Un team di ricerca internazionale, coordinato dai ricercatori dell’Università del Michigan, con cui hanno collaborato i colleghi dell’Università Case Western Reserve e il Dipartimento di Dermatologia dell’Ospedale Xijing di Xi’an, in Cina, ha scoperto che un fattore di trascrizione (chiamato VGLL3) potrebbe essere alla base del rischio sensibilmente maggiore delle donne, rispetto agli uomini, di sviluppare malattie autoimmuni, ovvero quei disturbi che alterano il normale funzionamento del sistema immunitario, dando origine a risposte immuni anomale, laddove non è necessario.
I risultati di questo studio sono stati pubblicati sulla rivista scientifica JCI Insight.
Le malattie autoimmuni colpiscono maggiormente le donne
Il gruppo di ricerca, coordinato dal dr. Johann Gudjonsson, docente di Dermatologia dell’ateneo di Ann Harbor, è giunto alla conclusione che il fattore di trascrizione VGLL3 è presente in maggiori quantità nel sesso femminile piuttosto che in quello maschile, tramite studi condotti sui roditori.
La ricerca è partita da una indagine condotta dallo stesso team tre anni prima, nella quale i ricercatori avevano identificato nella pelle delle donne una concentrazione di VGLL3 molto più elevata rispetto a quella presente sulla pelle degli uomini.
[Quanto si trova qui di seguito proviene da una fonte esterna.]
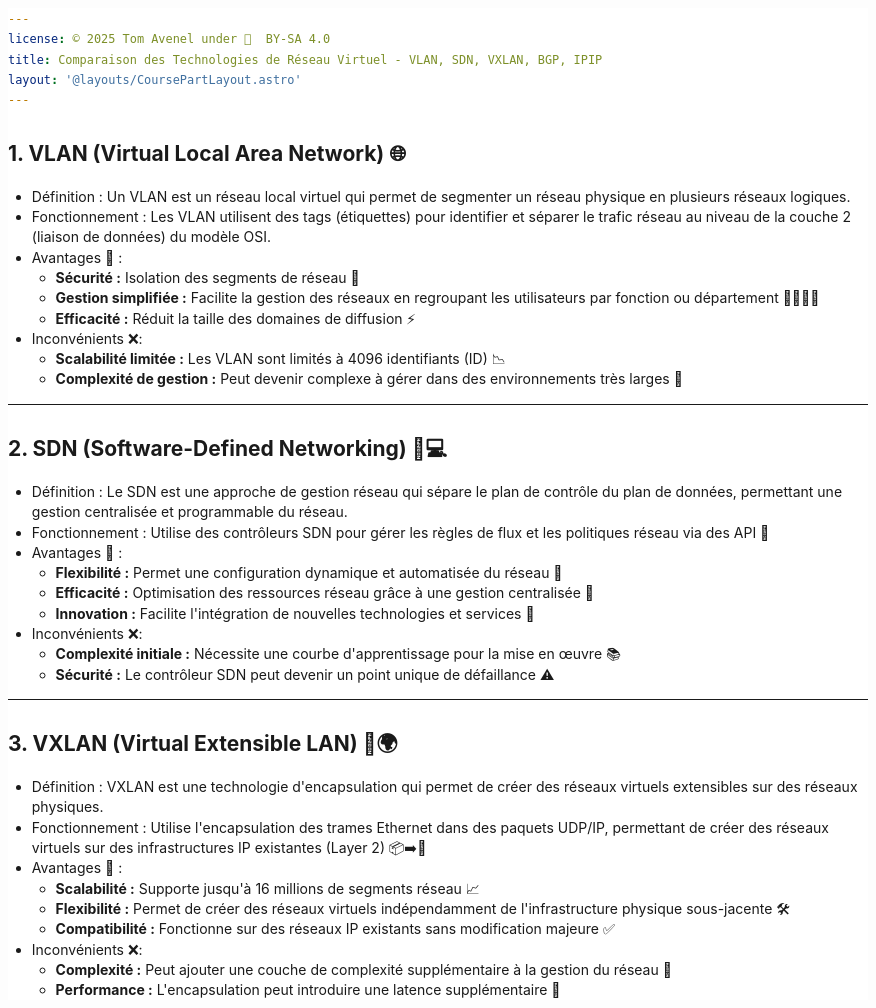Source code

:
 ```yaml
---
license: © 2025 Tom Avenel under 󰵫  BY-SA 4.0
title: Comparaison des Technologies de Réseau Virtuel - VLAN, SDN, VXLAN, BGP, IPIP
layout: '@layouts/CoursePartLayout.astro'
---
```


## 1. VLAN (Virtual Local Area Network) 🌐

- Définition : Un VLAN est un réseau local virtuel qui permet de segmenter un réseau physique en plusieurs réseaux logiques.
- Fonctionnement : Les VLAN utilisent des tags (étiquettes) pour identifier et séparer le trafic réseau au niveau de la couche 2 (liaison de données) du modèle OSI.
- Avantages 🌟 :
  - **Sécurité :** Isolation des segments de réseau 🔐
  - **Gestion simplifiée :** Facilite la gestion des réseaux en regroupant les utilisateurs par fonction ou département 🧑‍💼👩‍💼
  - **Efficacité :** Réduit la taille des domaines de diffusion ⚡
- Inconvénients ❌:
  - **Scalabilité limitée :** Les VLAN sont limités à 4096 identifiants (ID) 📉
  - **Complexité de gestion :** Peut devenir complexe à gérer dans des environnements très larges 🧩

---

## 2. SDN (Software-Defined Networking) 🧠💻

- Définition : Le SDN est une approche de gestion réseau qui sépare le plan de contrôle du plan de données, permettant une gestion centralisée et programmable du réseau.
- Fonctionnement : Utilise des contrôleurs SDN pour gérer les règles de flux et les politiques réseau via des API 🔧
- Avantages 🌟 :
  - **Flexibilité :** Permet une configuration dynamique et automatisée du réseau 🤖
  - **Efficacité :** Optimisation des ressources réseau grâce à une gestion centralisée 🚀
  - **Innovation :** Facilite l'intégration de nouvelles technologies et services 🧪
- Inconvénients ❌:
  - **Complexité initiale :** Nécessite une courbe d'apprentissage pour la mise en œuvre 📚
  - **Sécurité :** Le contrôleur SDN peut devenir un point unique de défaillance ⚠️

---

## 3. VXLAN (Virtual Extensible LAN) 🧳🌍

- Définition : VXLAN est une technologie d'encapsulation qui permet de créer des réseaux virtuels extensibles sur des réseaux physiques.
- Fonctionnement : Utilise l'encapsulation des trames Ethernet dans des paquets UDP/IP, permettant de créer des réseaux virtuels sur des infrastructures IP existantes (Layer 2) 📦➡️📨
- Avantages 🌟 :
  - **Scalabilité :** Supporte jusqu'à 16 millions de segments réseau 📈
  - **Flexibilité :** Permet de créer des réseaux virtuels indépendamment de l'infrastructure physique sous-jacente 🛠️
  - **Compatibilité :** Fonctionne sur des réseaux IP existants sans modification majeure ✅
- Inconvénients ❌:
  - **Complexité :** Peut ajouter une couche de complexité supplémentaire à la gestion du réseau 🔄
  - **Performance :** L'encapsulation peut introduire une latence supplémentaire 🐢
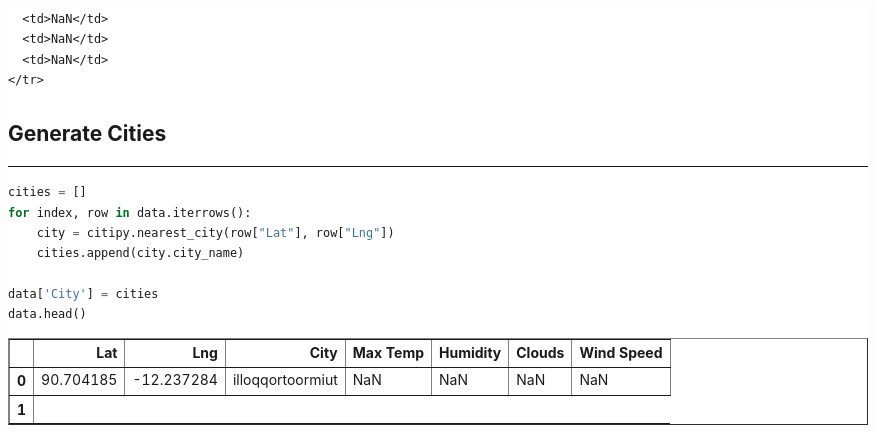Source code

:       <td>NaN</td>
      <td>NaN</td>
      <td>NaN</td>
    </tr>
  </tbody>
</table>
</div>



## Generate Cities

-------------


```python
cities = []
for index, row in data.iterrows():
    city = citipy.nearest_city(row["Lat"], row["Lng"])
    cities.append(city.city_name)

data['City'] = cities
data.head()
```




<div>
<style>
    .dataframe thead tr:only-child th {
        text-align: right;
    }

    .dataframe thead th {
        text-align: left;
    }

    .dataframe tbody tr th {
        vertical-align: top;
    }
</style>
<table border="1" class="dataframe">
  <thead>
    <tr style="text-align: right;">
      <th></th>
      <th>Lat</th>
      <th>Lng</th>
      <th>City</th>
      <th>Max Temp</th>
      <th>Humidity</th>
      <th>Clouds</th>
      <th>Wind Speed</th>
    </tr>
  </thead>
  <tbody>
    <tr>
      <th>0</th>
      <td>90.704185</td>
      <td>-12.237284</td>
      <td>illoqqortoormiut</td>
      <td>NaN</td>
      <td>NaN</td>
      <td>NaN</td>
      <td>NaN</td>
    </tr>
    <tr>
      <th>1</th>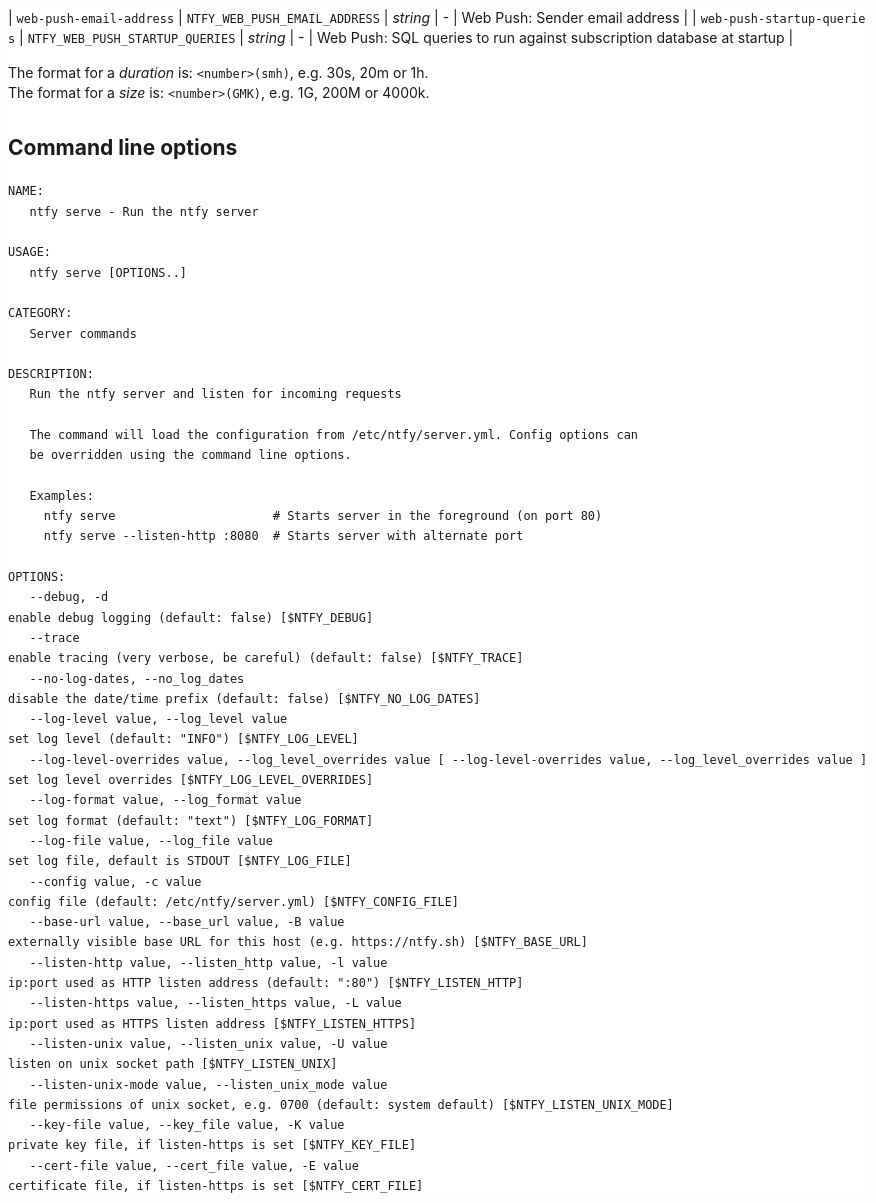 | `web-push-email-address`                   | `NTFY_WEB_PUSH_EMAIL_ADDRESS`                   | *string*                                            | -                 | Web Push: Sender email address                                                                                                                                                                                                  |
| `web-push-startup-queries`                 | `NTFY_WEB_PUSH_STARTUP_QUERIES`                 | *string*                                            | -                 | Web Push: SQL queries to run against subscription database at startup                                                                                                                                                           |

The format for a *duration* is: `<number>(smh)`, e.g. 30s, 20m or 1h.   
The format for a *size* is: `<number>(GMK)`, e.g. 1G, 200M or 4000k.

## Command line options
```
NAME:
   ntfy serve - Run the ntfy server

USAGE:
   ntfy serve [OPTIONS..]

CATEGORY:
   Server commands

DESCRIPTION:
   Run the ntfy server and listen for incoming requests

   The command will load the configuration from /etc/ntfy/server.yml. Config options can 
   be overridden using the command line options.

   Examples:
     ntfy serve                      # Starts server in the foreground (on port 80)
     ntfy serve --listen-http :8080  # Starts server with alternate port

OPTIONS:
   --debug, -d                                                                                                            enable debug logging (default: false) [$NTFY_DEBUG]
   --trace                                                                                                                enable tracing (very verbose, be careful) (default: false) [$NTFY_TRACE]
   --no-log-dates, --no_log_dates                                                                                         disable the date/time prefix (default: false) [$NTFY_NO_LOG_DATES]
   --log-level value, --log_level value                                                                                   set log level (default: "INFO") [$NTFY_LOG_LEVEL]
   --log-level-overrides value, --log_level_overrides value [ --log-level-overrides value, --log_level_overrides value ]  set log level overrides [$NTFY_LOG_LEVEL_OVERRIDES]
   --log-format value, --log_format value                                                                                 set log format (default: "text") [$NTFY_LOG_FORMAT]
   --log-file value, --log_file value                                                                                     set log file, default is STDOUT [$NTFY_LOG_FILE]
   --config value, -c value                                                                                               config file (default: /etc/ntfy/server.yml) [$NTFY_CONFIG_FILE]
   --base-url value, --base_url value, -B value                                                                           externally visible base URL for this host (e.g. https://ntfy.sh) [$NTFY_BASE_URL]
   --listen-http value, --listen_http value, -l value                                                                     ip:port used as HTTP listen address (default: ":80") [$NTFY_LISTEN_HTTP]
   --listen-https value, --listen_https value, -L value                                                                   ip:port used as HTTPS listen address [$NTFY_LISTEN_HTTPS]
   --listen-unix value, --listen_unix value, -U value                                                                     listen on unix socket path [$NTFY_LISTEN_UNIX]
   --listen-unix-mode value, --listen_unix_mode value                                                                     file permissions of unix socket, e.g. 0700 (default: system default) [$NTFY_LISTEN_UNIX_MODE]
   --key-file value, --key_file value, -K value                                                                           private key file, if listen-https is set [$NTFY_KEY_FILE]
   --cert-file value, --cert_file value, -E value                                                                         certificate file, if listen-https is set [$NTFY_CERT_FILE]
```
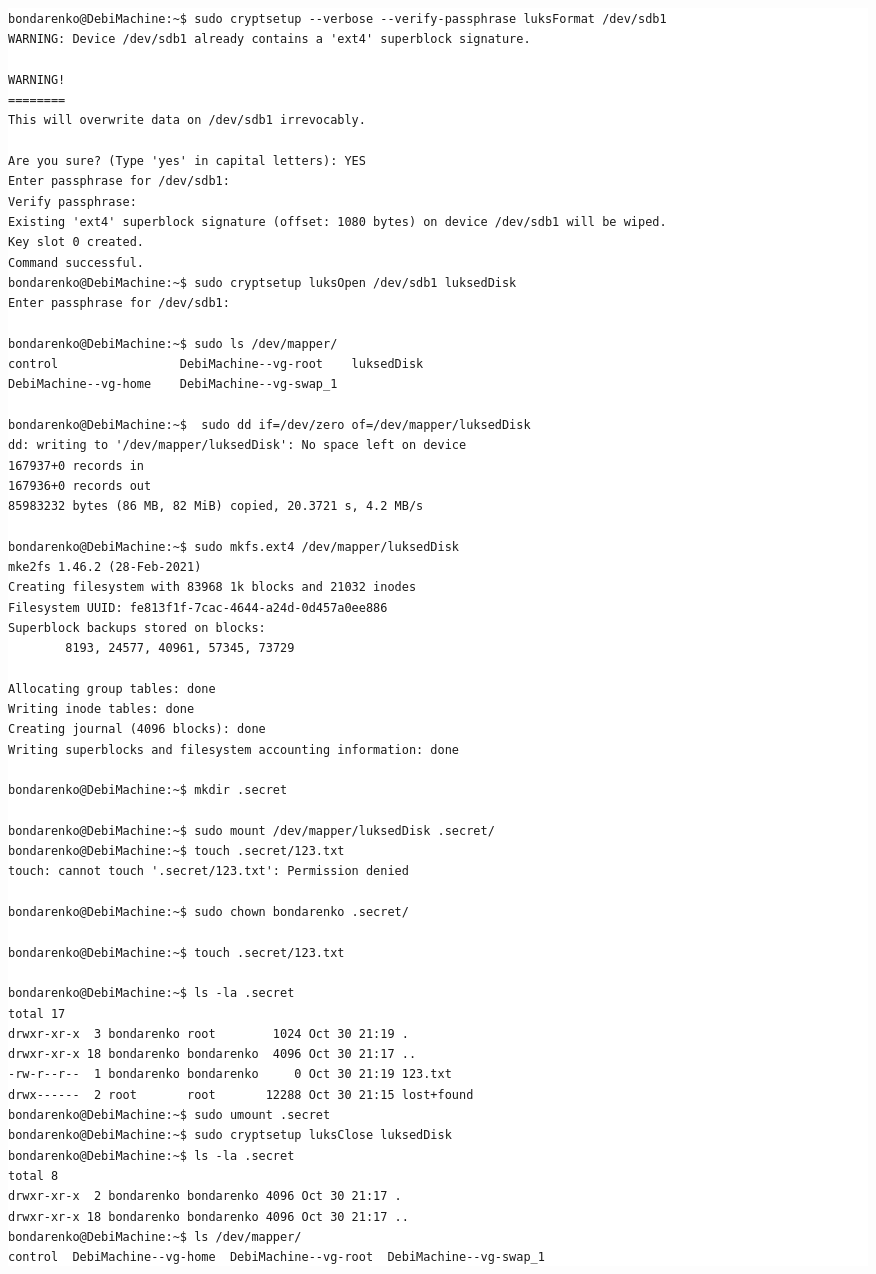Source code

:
 ```console
bondarenko@DebiMachine:~$ sudo cryptsetup --verbose --verify-passphrase luksFormat /dev/sdb1
WARNING: Device /dev/sdb1 already contains a 'ext4' superblock signature.

WARNING!
========
This will overwrite data on /dev/sdb1 irrevocably.

Are you sure? (Type 'yes' in capital letters): YES
Enter passphrase for /dev/sdb1:
Verify passphrase:
Existing 'ext4' superblock signature (offset: 1080 bytes) on device /dev/sdb1 will be wiped.
Key slot 0 created.
Command successful.
bondarenko@DebiMachine:~$ sudo cryptsetup luksOpen /dev/sdb1 luksedDisk
Enter passphrase for /dev/sdb1:

bondarenko@DebiMachine:~$ sudo ls /dev/mapper/
control                 DebiMachine--vg-root    luksedDisk
DebiMachine--vg-home    DebiMachine--vg-swap_1

bondarenko@DebiMachine:~$  sudo dd if=/dev/zero of=/dev/mapper/luksedDisk
dd: writing to '/dev/mapper/luksedDisk': No space left on device
167937+0 records in
167936+0 records out
85983232 bytes (86 MB, 82 MiB) copied, 20.3721 s, 4.2 MB/s

bondarenko@DebiMachine:~$ sudo mkfs.ext4 /dev/mapper/luksedDisk
mke2fs 1.46.2 (28-Feb-2021)
Creating filesystem with 83968 1k blocks and 21032 inodes
Filesystem UUID: fe813f1f-7cac-4644-a24d-0d457a0ee886
Superblock backups stored on blocks:
        8193, 24577, 40961, 57345, 73729

Allocating group tables: done
Writing inode tables: done
Creating journal (4096 blocks): done
Writing superblocks and filesystem accounting information: done

bondarenko@DebiMachine:~$ mkdir .secret

bondarenko@DebiMachine:~$ sudo mount /dev/mapper/luksedDisk .secret/
bondarenko@DebiMachine:~$ touch .secret/123.txt
touch: cannot touch '.secret/123.txt': Permission denied

bondarenko@DebiMachine:~$ sudo chown bondarenko .secret/

bondarenko@DebiMachine:~$ touch .secret/123.txt

bondarenko@DebiMachine:~$ ls -la .secret
total 17
drwxr-xr-x  3 bondarenko root        1024 Oct 30 21:19 .
drwxr-xr-x 18 bondarenko bondarenko  4096 Oct 30 21:17 ..
-rw-r--r--  1 bondarenko bondarenko     0 Oct 30 21:19 123.txt
drwx------  2 root       root       12288 Oct 30 21:15 lost+found
bondarenko@DebiMachine:~$ sudo umount .secret
bondarenko@DebiMachine:~$ sudo cryptsetup luksClose luksedDisk
bondarenko@DebiMachine:~$ ls -la .secret
total 8
drwxr-xr-x  2 bondarenko bondarenko 4096 Oct 30 21:17 .
drwxr-xr-x 18 bondarenko bondarenko 4096 Oct 30 21:17 ..
bondarenko@DebiMachine:~$ ls /dev/mapper/
control  DebiMachine--vg-home  DebiMachine--vg-root  DebiMachine--vg-swap_1
```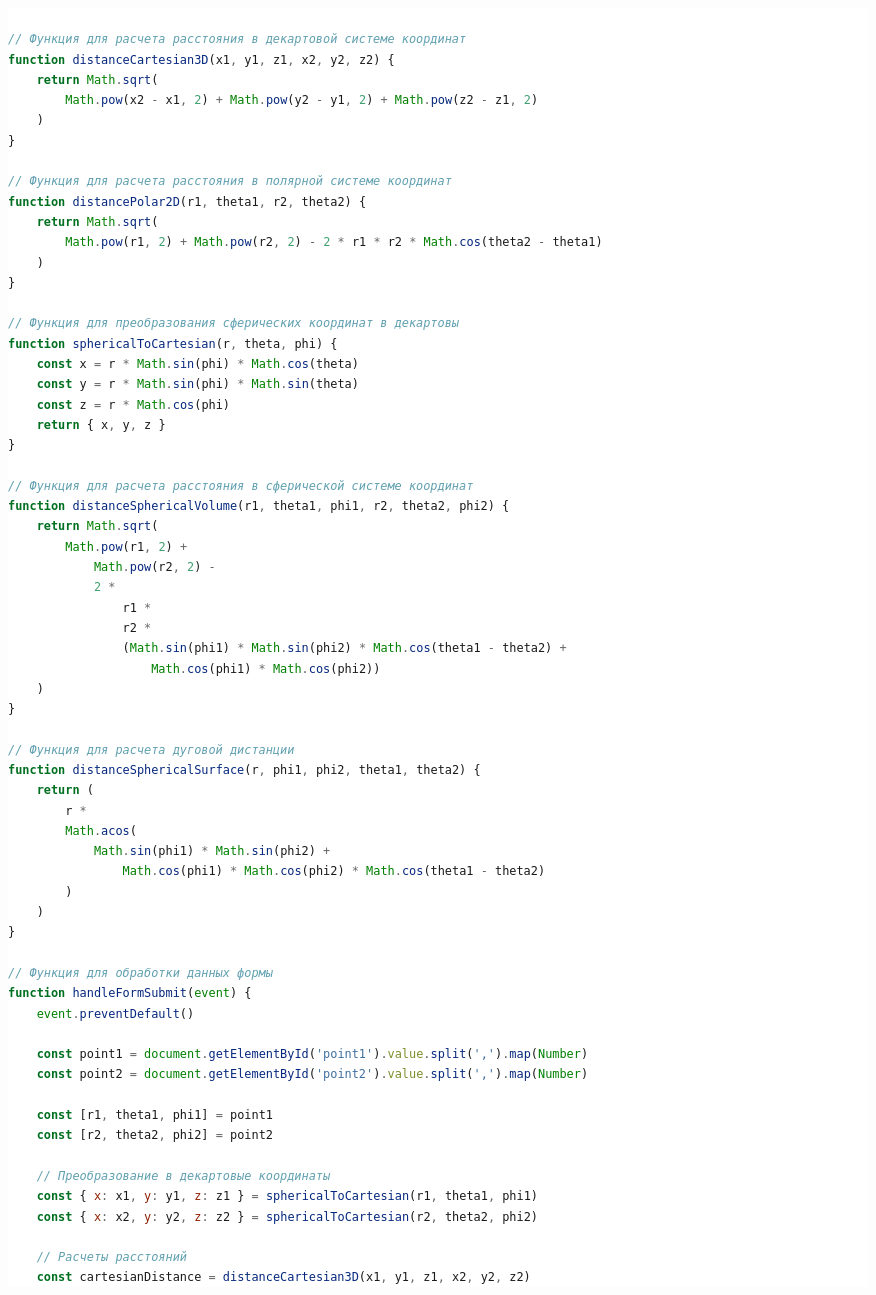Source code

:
 ```javascript

// Функция для расчета расстояния в декартовой системе координат 
function distanceCartesian3D(x1, y1, z1, x2, y2, z2) {
	return Math.sqrt(
		Math.pow(x2 - x1, 2) + Math.pow(y2 - y1, 2) + Math.pow(z2 - z1, 2)
	)
}

// Функция для расчета расстояния в полярной системе координат 
function distancePolar2D(r1, theta1, r2, theta2) {
	return Math.sqrt(
		Math.pow(r1, 2) + Math.pow(r2, 2) - 2 * r1 * r2 * Math.cos(theta2 - theta1)
	)
}

// Функция для преобразования сферических координат в декартовы
function sphericalToCartesian(r, theta, phi) {
	const x = r * Math.sin(phi) * Math.cos(theta)
	const y = r * Math.sin(phi) * Math.sin(theta)
	const z = r * Math.cos(phi)
	return { x, y, z }
}

// Функция для расчета расстояния в сферической системе координат
function distanceSphericalVolume(r1, theta1, phi1, r2, theta2, phi2) {
	return Math.sqrt(
		Math.pow(r1, 2) +
			Math.pow(r2, 2) -
			2 *
				r1 *
				r2 *
				(Math.sin(phi1) * Math.sin(phi2) * Math.cos(theta1 - theta2) +
					Math.cos(phi1) * Math.cos(phi2))
	)
}

// Функция для расчета дуговой дистанции
function distanceSphericalSurface(r, phi1, phi2, theta1, theta2) {
	return (
		r *
		Math.acos(
			Math.sin(phi1) * Math.sin(phi2) +
				Math.cos(phi1) * Math.cos(phi2) * Math.cos(theta1 - theta2)
		)
	)
}

// Функция для обработки данных формы
function handleFormSubmit(event) {
	event.preventDefault() 

	const point1 = document.getElementById('point1').value.split(',').map(Number)
	const point2 = document.getElementById('point2').value.split(',').map(Number)

	const [r1, theta1, phi1] = point1
	const [r2, theta2, phi2] = point2

	// Преобразование в декартовые координаты
	const { x: x1, y: y1, z: z1 } = sphericalToCartesian(r1, theta1, phi1)
	const { x: x2, y: y2, z: z2 } = sphericalToCartesian(r2, theta2, phi2)

	// Расчеты расстояний
	const cartesianDistance = distanceCartesian3D(x1, y1, z1, x2, y2, z2)
```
Partendo da questa evidenza, i ricercatori hanno modificato geneticamente alcuni roditori per manifestare una sovrapproduzione di VGLL3, che ha provocato una risposta aggressiva del sistema immunitario, reazione che si è spinta ben oltre i rush cutanei, andando a colpire anche altri organi.
Questa aggressività ha permesso agli scienziati di rilevare nei roditori i medesimi anticorpi che attaccano la funzionalità renale nei pazienti affetti da lupus. In altre parole, il fattore di trascrizione VGLL3 sarebbe in grado di modificare l’espressione di alcuni geni coinvolti nelle patologie autoimmuni.
La speranza? Terapie più efficaci
Malgrado l’importante scoperta, i ricercatori non hanno saputo spiegare il motivo per il quale le donne presentano più VGLL3 nella pelle, anche se ipotizzano che l’organismo femminile possa essersi evoluto per far fronte con maggior efficacia alle infezioni, aumentando di contrario la vulnerabilità alle malattie autoimmuni.
Un ulteriore aspetto ancora da indagare è quali siano i fattori in grado di attivare il VGLL3 e spingerlo a scatenare la reazione autoimmune. Individuare questo aspetto potrebbe, infatti, contribuire allo sviluppo di terapie mirate a curare le patologie autoimmuni.
Attualmente, le terapie impiegate per il trattamento del lupus e di altre malattie autoimmuni a base di steroidi possono aumentare il rischio di soffrire di infezioni e di sviluppare il cancro, per questo sarebbe molto importante riuscire a individuare trattamenti alternativi più efficaci e anche più sicuri per la salute delle persone.
A questo scopo, il gruppo di ricerca guidato dal dr. Gudjonsson sta lavorando alla messa a punto di nuove sperimentazioni cliniche su pazienti umani, per verificare si dati emersi dallo studio effettuato sulle cavie da laboratorio siano replicabili anche sull’uomo.
Non ci resta che aspettare i risultati dei prossimi studi e sperare che i dati vengano confermati. Questo potrebbe contribuire allo sviluppo di nuove e importanti terapie per il trattamento delle patologie autoimmuni.